THE TASK: Please give back each line below unchanged; none of the pictures should appear.

(PROVIDED INFORMATION)

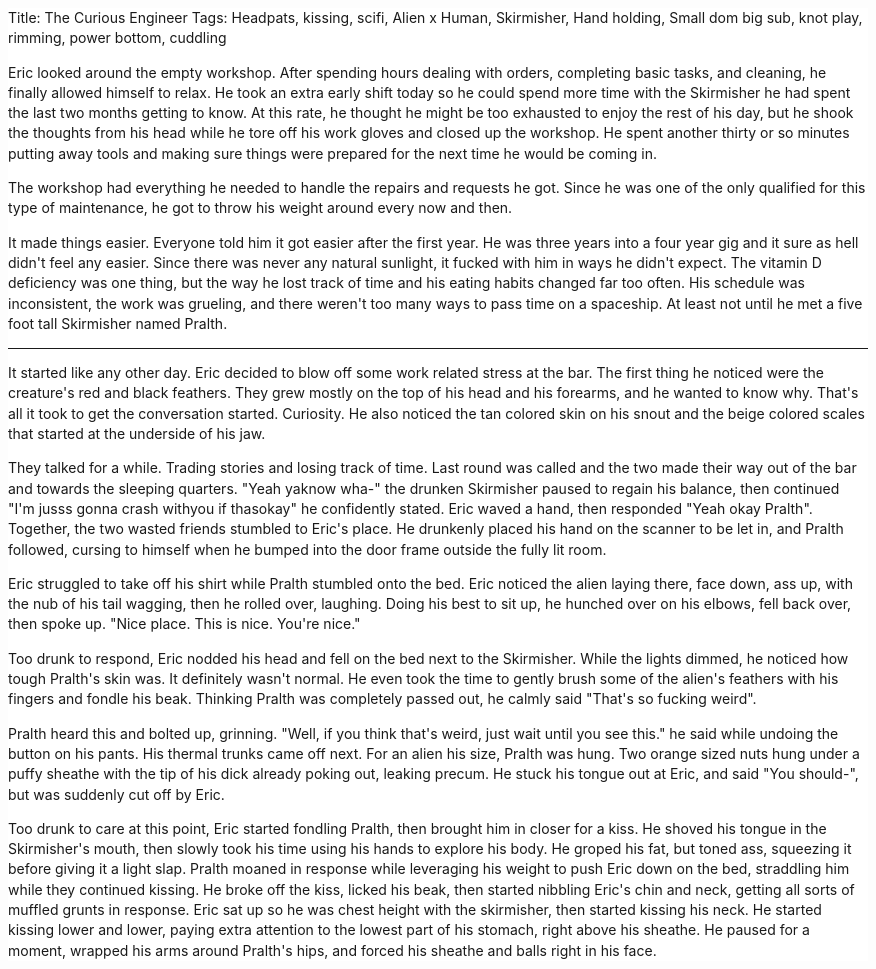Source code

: Title: The Curious Engineer
Tags: Headpats, kissing, scifi, Alien x Human, Skirmisher, Hand holding, Small dom big sub, knot play, rimming, power bottom, cuddling 

																											
Eric looked around the empty workshop. After spending hours dealing with orders, completing basic tasks, and cleaning, he finally allowed himself to relax. He took an extra early shift today so he could spend more time with the Skirmisher he had spent the last two months getting to know. At this rate, he thought he might be too exhausted to enjoy the rest of his day, but he shook the thoughts from his head while he tore off his work gloves and closed up the workshop. He spent another thirty or so minutes putting away tools and making sure things were prepared for the next time he would be coming in. 

The workshop had everything he needed to handle the repairs and requests he got. Since he was one of the only qualified for this type of maintenance, he got to throw his weight around every now and then. 

It made  things easier. Everyone told him it got easier after the first year. He was three years into a four year gig and it sure as hell didn't feel any easier. Since there was never any natural sunlight, it fucked with him in ways he didn't expect. The vitamin D deficiency was one thing, but the way he lost track of time and his eating habits changed far too often. His schedule was inconsistent, the work was grueling, and there weren't too many ways to pass time on a spaceship. At least not until he met a five foot tall Skirmisher named Pralth.  

-------------------------------

It started like any other day. Eric decided to blow off some work related stress at the bar. The first thing he noticed were the creature's red and black feathers. They grew mostly on the top of his head and his forearms, and he wanted to know why. That's all it took to get the conversation started. Curiosity. He also noticed the tan colored skin on his snout and the beige colored scales that started at the underside of his jaw.  

They talked for a while. Trading stories and losing track of time. Last round was called and the two made their way out of the bar and towards the sleeping quarters. "Yeah yaknow wha-" the drunken Skirmisher paused to regain his balance, then continued "I'm jusss gonna crash withyou if thasokay" he confidently stated. Eric waved a hand, then responded "Yeah okay Pralth". Together, the two wasted friends stumbled to Eric's place. He drunkenly placed his hand on the scanner to be let in, and Pralth followed, cursing to himself when he bumped into the door frame outside the fully lit room. 

Eric struggled to take off his shirt while Pralth stumbled onto the bed. Eric noticed the alien laying there, face down, ass up, with the nub of his tail wagging, then he rolled over, laughing. Doing his best to sit up, he hunched over on his elbows, fell back over, then spoke up. "Nice place. This is nice. You're nice." 

Too drunk to respond, Eric nodded his head and fell on the bed next to the Skirmisher. While the lights dimmed, he noticed how tough Pralth's skin was. It definitely wasn't normal. He even took the time to gently brush some of the alien's feathers with his fingers and fondle his beak. Thinking Pralth was completely passed out, he calmly said "That's so fucking weird".

Pralth heard this and bolted up, grinning. "Well, if you think that's weird, just wait until you see this." he said while undoing the button on his pants. His thermal trunks came off next. For an alien his size, Pralth was hung. Two orange sized nuts hung under a puffy sheathe with the tip of his dick already poking out, leaking precum. He stuck his tongue out at Eric, and said "You should-", but was suddenly cut off by Eric. 

Too drunk to care at this point, Eric started fondling Pralth, then brought him in closer for a kiss. He shoved his tongue in the Skirmisher's mouth, then slowly took his time using his hands to explore his body. He groped his fat, but toned ass, squeezing it before giving it a light slap. Pralth moaned in response while leveraging his weight to push Eric down on the bed, straddling him while they continued kissing. He broke off the kiss, licked his beak, then started nibbling Eric's chin and neck, getting all sorts of muffled grunts in response. Eric sat up so he was chest height with the skirmisher, then started kissing his neck. He started kissing lower and lower, paying extra attention to the lowest part of his stomach, right above his sheathe. He paused for a moment, wrapped his arms around Pralth's hips, and forced his sheathe and balls right in his face.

(End PROVIDED INFORMATION)

ANSWER TO THE PROBLEM:
Source code

: Title: The Curious Engineer
Tags: Headpats, kissing, scifi, Alien x Human, Skirmisher, Hand holding, Small dom big sub, knot play, rimming, power bottom, cuddling 

																											
Eric looked around the empty workshop. After spending hours dealing with orders, completing basic tasks, and cleaning, he finally allowed himself to relax. He took an extra early shift today so he could spend more time with the Skirmisher he had spent the last two months getting to know. At this rate, he thought he might be too exhausted to enjoy the rest of his day, but he shook the thoughts from his head while he tore off his work gloves and closed up the workshop. He spent another thirty or so minutes putting away tools and making sure things were prepared for the next time he would be coming in. 

The workshop had everything he needed to handle the repairs and requests he got. Since he was one of the only qualified for this type of maintenance, he got to throw his weight around every now and then. 

It made  things easier. Everyone told him it got easier after the first year. He was three years into a four year gig and it sure as hell didn't feel any easier. Since there was never any natural sunlight, it fucked with him in ways he didn't expect. The vitamin D deficiency was one thing, but the way he lost track of time and his eating habits changed far too often. His schedule was inconsistent, the work was grueling, and there weren't too many ways to pass time on a spaceship. At least not until he met a five foot tall Skirmisher named Pralth.  

-------------------------------

It started like any other day. Eric decided to blow off some work related stress at the bar. The first thing he noticed were the creature's red and black feathers. They grew mostly on the top of his head and his forearms, and he wanted to know why. That's all it took to get the conversation started. Curiosity. He also noticed the tan colored skin on his snout and the beige colored scales that started at the underside of his jaw.  

They talked for a while. Trading stories and losing track of time. Last round was called and the two made their way out of the bar and towards the sleeping quarters. "Yeah yaknow wha-" the drunken Skirmisher paused to regain his balance, then continued "I'm jusss gonna crash withyou if thasokay" he confidently stated. Eric waved a hand, then responded "Yeah okay Pralth". Together, the two wasted friends stumbled to Eric's place. He drunkenly placed his hand on the scanner to be let in, and Pralth followed, cursing to himself when he bumped into the door frame outside the fully lit room. 

Eric struggled to take off his shirt while Pralth stumbled onto the bed. Eric noticed the alien laying there, face down, ass up, with the nub of his tail wagging, then he rolled over, laughing. Doing his best to sit up, he hunched over on his elbows, fell back over, then spoke up. "Nice place. This is nice. You're nice." 

Too drunk to respond, Eric nodded his head and fell on the bed next to the Skirmisher. While the lights dimmed, he noticed how tough Pralth's skin was. It definitely wasn't normal. He even took the time to gently brush some of the alien's feathers with his fingers and fondle his beak. Thinking Pralth was completely passed out, he calmly said "That's so fucking weird".

Pralth heard this and bolted up, grinning. "Well, if you think that's weird, just wait until you see this." he said while undoing the button on his pants. His thermal trunks came off next. For an alien his size, Pralth was hung. Two orange sized nuts hung under a puffy sheathe with the tip of his dick already poking out, leaking precum. He stuck his tongue out at Eric, and said "You should-", but was suddenly cut off by Eric. 

Too drunk to care at this point, Eric started fondling Pralth, then brought him in closer for a kiss. He shoved his tongue in the Skirmisher's mouth, then slowly took his time using his hands to explore his body. He groped his fat, but toned ass, squeezing it before giving it a light slap. Pralth moaned in response while leveraging his weight to push Eric down on the bed, straddling him while they continued kissing. He broke off the kiss, licked his beak, then started nibbling Eric's chin and neck, getting all sorts of muffled grunts in response. Eric sat up so he was chest height with the skirmisher, then started kissing his neck. He started kissing lower and lower, paying extra attention to the lowest part of his stomach, right above his sheathe. He paused for a moment, wrapped his arms around Pralth's hips, and forced his sheathe and balls right in his face.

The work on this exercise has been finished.